Getting started with DataFrames

Learn how to get started with DataFrames. DataFrames are a two-dimensional data structure for storing and manipulating data. DataFrames help with preparation of data for a machine learning model. DataFrames can also be used for data manipulation unrelated to machine learning.

Install Microsoft.Data.Analysis

In most cases, accessing DataFrame is as simple as referencing the Microsoft.Data.Analysis NuGet package.

dotnet add package Microsoft.Data.Analysis

Load data

DataFrames make it easy to load tabular data. Create a comma-separated file called housing-prices.csv with the following data.

Id,Size,HistoricalPrice,CurrentPrice
1,600f,100000,170000
2,1000f,200000,225000
3,1000f,126000,195000
4,850f,150000,205000
5,900f,155000,210000
6,550f,99000,180000

Start by loading the data into a DataFrame.

using System.IO;
using System.Linq;
using Microsoft.Data.Analysis;

// Define data path
var dataPath = Path.GetFullPath(@"housing-prices.csv");

// Load the data into the data frame
var dataFrame = DataFrame.LoadCsv(dataPath);

Inspect Data

DataFrames store data as a collection of columns. This makes it easy to interact with the data.

To get a preview of the column datatypes, run Info().

dataFrame.Info();

To get a summary of the data, run Description().

dataFrame.Description();

Transform Data

There are a variety of transformative options for data. The DataFrame and DataFrameColumn classes expose a number of useful APIs: binary operations, computations, joins, merges, handling missing values and more.

For example, this data can be edited to compare historical prices to current prices accounting for inflation. We can apply a computation to all of the values and save the results in a new column.

dataFrame["ComputedPrices"] = dataFrame["HistoricalPrice"].Multiply(2);

Data can be sorted into groups from the values in a specific column.

var sortedDataFrame = dataFrame.GroupBy("Size");

Data can be filtered based on different equality metrics. This example uses a ElementWise equality function, and then filters based on the boolean result column to get a new DataFrame with only the appropriate values.

PrimitiveDataFrameColumn<bool> boolFilter = dataFrame["CurrentPrice"].ElementwiseGreaterThan(200000);
DataFrame filteredDataFrame = dataFrame.Filter(boolFilter);

Combine Data Sources

Id, Bedrooms
1, 1
2, 2
3, 3
4, 2
5, 3
6, 1

DataFrames can be constructed from individual data columns. Create a DataFrame from a list of the raw data above.
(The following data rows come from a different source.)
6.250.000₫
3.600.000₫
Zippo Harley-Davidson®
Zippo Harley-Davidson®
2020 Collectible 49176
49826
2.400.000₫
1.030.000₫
var ids = new List<Single>() {1,2,3,4,5,6};
var bedrooms = new List<Single>() {1, 2, 3, 2, 3, 1};

var idColumn = new SingleDataFrameColumn("Id", ids);
var bedroomColumn = new SingleDataFrameColumn("BedroomNumber", bedrooms);
var dataFrame2 = new DataFrame(idColumn, bedroomColumn);

The two DataFrames can be merged based on the Id value. The merge function will take both DataFrames, and combine rows based on their id.

dataFrame = dataFrame.Merge(dataFrame2, new string[] {"Id"}, new string[] {"Id"});

Save DataFrames

Results can be saved back into a .csv format.

DataFrame.SaveCsv(dataFrame, "result.csv", ',');

Use DataFrame with ML.NET

DataFrames work directly with ML.NET. DataFrame implements the IDataView and can be used to train a model.